The whole moving process, as shown here in Kruger National park, is supervised by a team of veterinary surgeons. Helicopters are used to help the rangers in their selection process and also to move the animals into positions where they can easily be retrieved by truck.
Tranquillising darts are fired to put the chosen elephant to sleep - the method is quick but gentle, with no suffering to the animal. The dosage loaded into the dart is based on the size and age of the elephant - and they must be carefully chosen from the herd.
As the young elephant becomes drowsy and falls over, it is safe for the rangers to move in.
Once again, great care is taken. The elephant's ears are flapped because the back of the ear is cooling area - controlling the temperature.

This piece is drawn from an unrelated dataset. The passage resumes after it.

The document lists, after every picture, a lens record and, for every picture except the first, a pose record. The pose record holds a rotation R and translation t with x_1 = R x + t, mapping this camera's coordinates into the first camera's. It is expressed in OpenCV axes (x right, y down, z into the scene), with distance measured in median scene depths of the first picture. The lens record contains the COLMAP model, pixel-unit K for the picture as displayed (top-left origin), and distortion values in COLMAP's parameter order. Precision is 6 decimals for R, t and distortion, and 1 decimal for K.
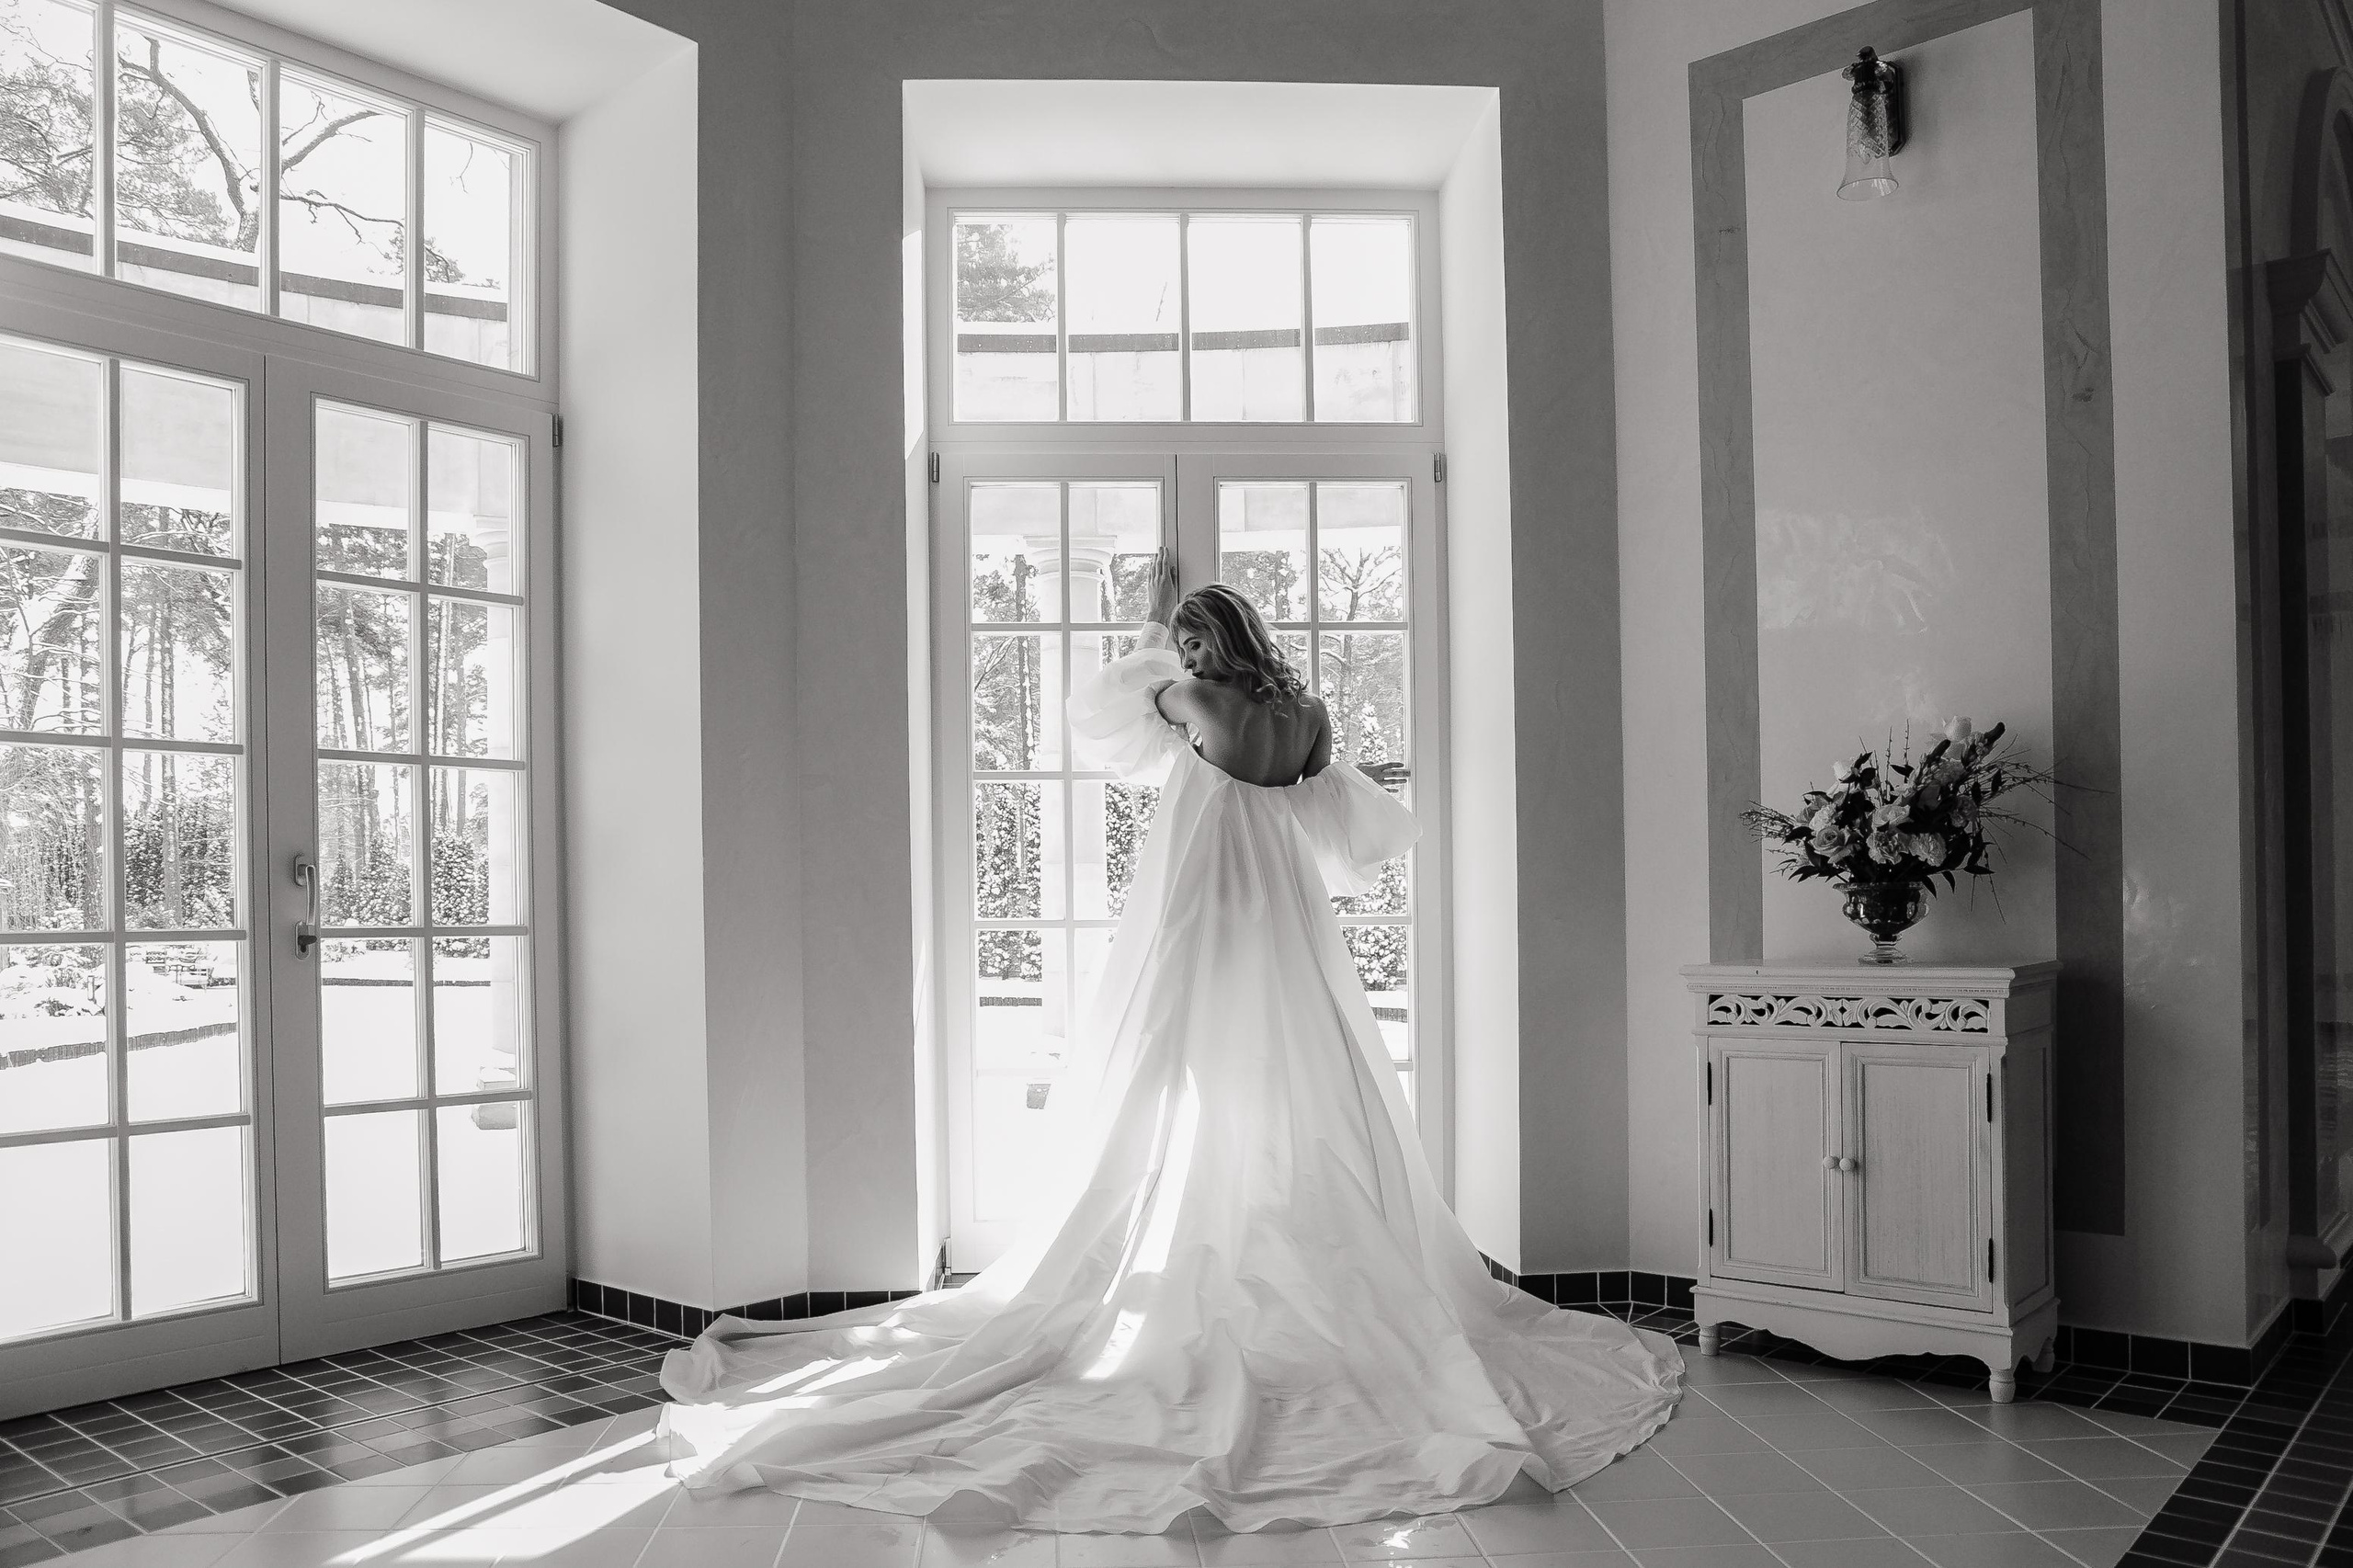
lens RADIAL K [[2068.0, 0, 1171.4], [0, 2068.0, 789.9], [0, 0, 1]] dist [-0.008372, -0.004668]
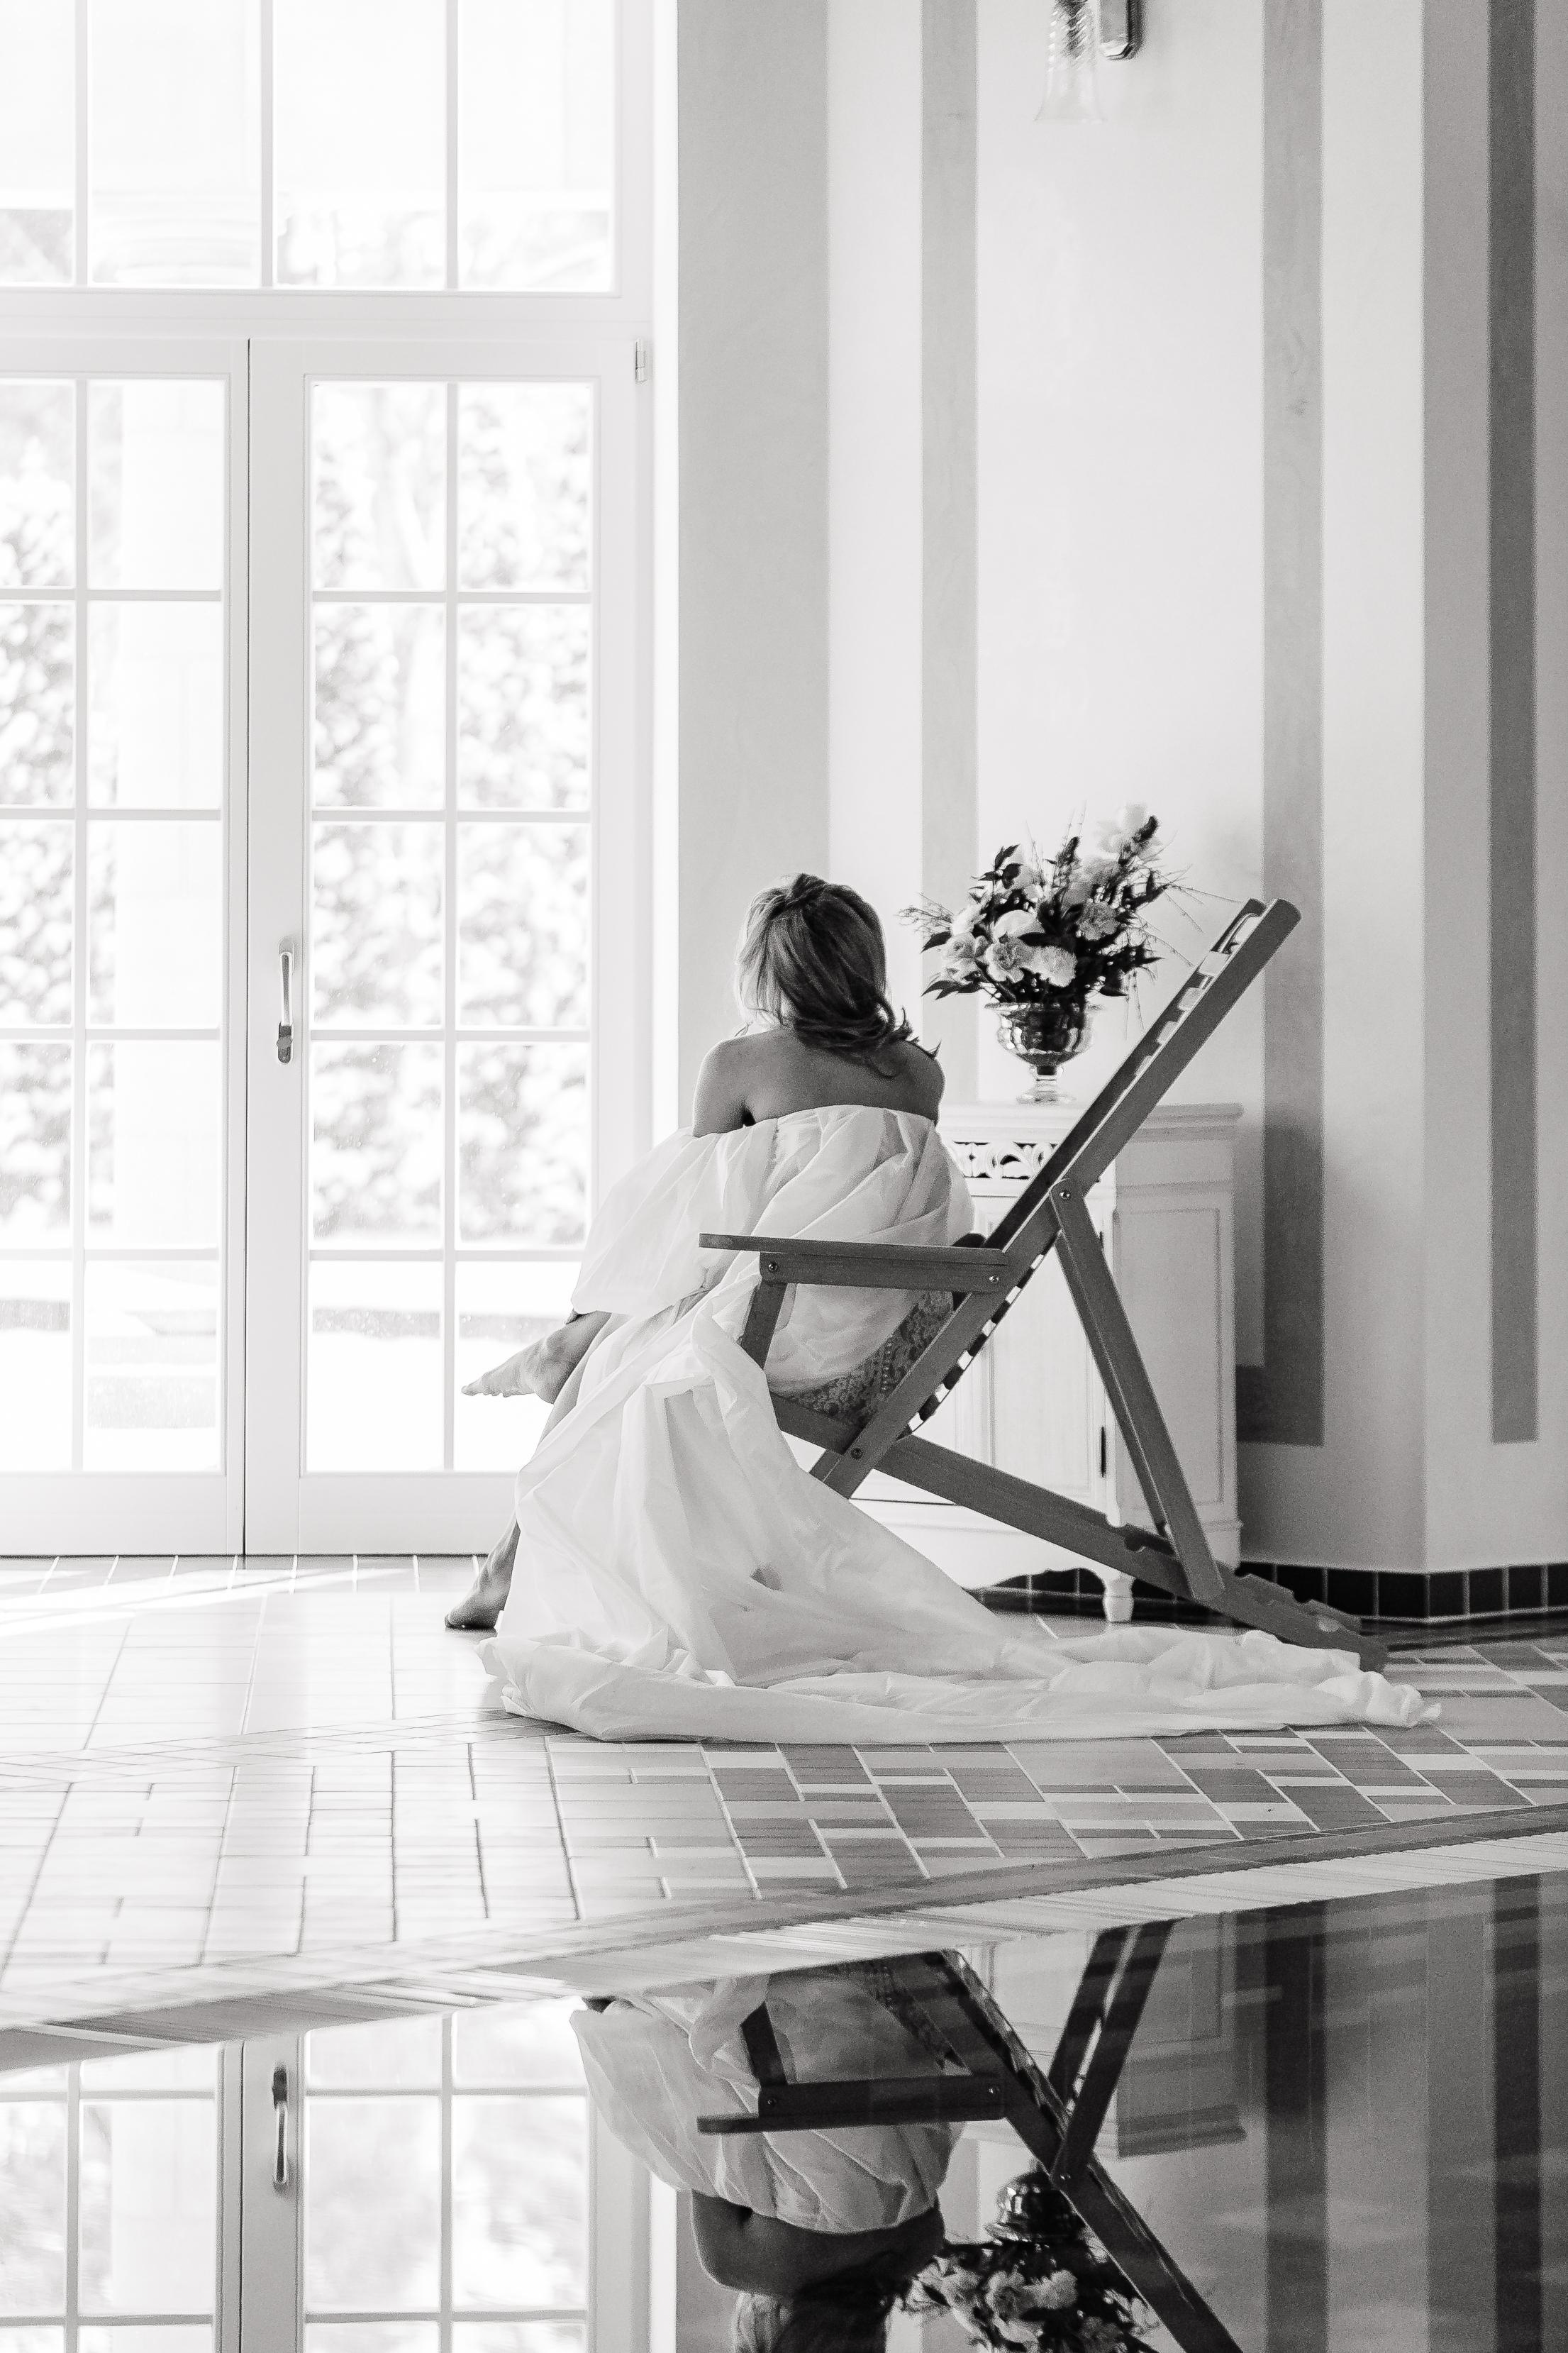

Pouring water on the ears also helps to keep the animals's temperature down.
A quick acting antidote to revive the elephant is injected into a vein behind the ear and the elephant recovers almost immediately. As the animal awakes, the ranger and his assistants lead him into a crate.
Guide ropes are used to help the animal into the specially constructed crate and, in this way, he can be moved without injury.
During the journey a ranger keeps a close watch on the elephant and water is poured over his ears to cool him.
At last...his new home, Londolozi Game Reserve.
As the elephants arrive, a warden is on hand to greet his new charges. Once again the animals are carefully inspected.
The elephants are kept in a boma -- a special enclosure until they have adapted to the change and accepted their new home. Here another young elephant has the chance to wander free in his natural surroundings.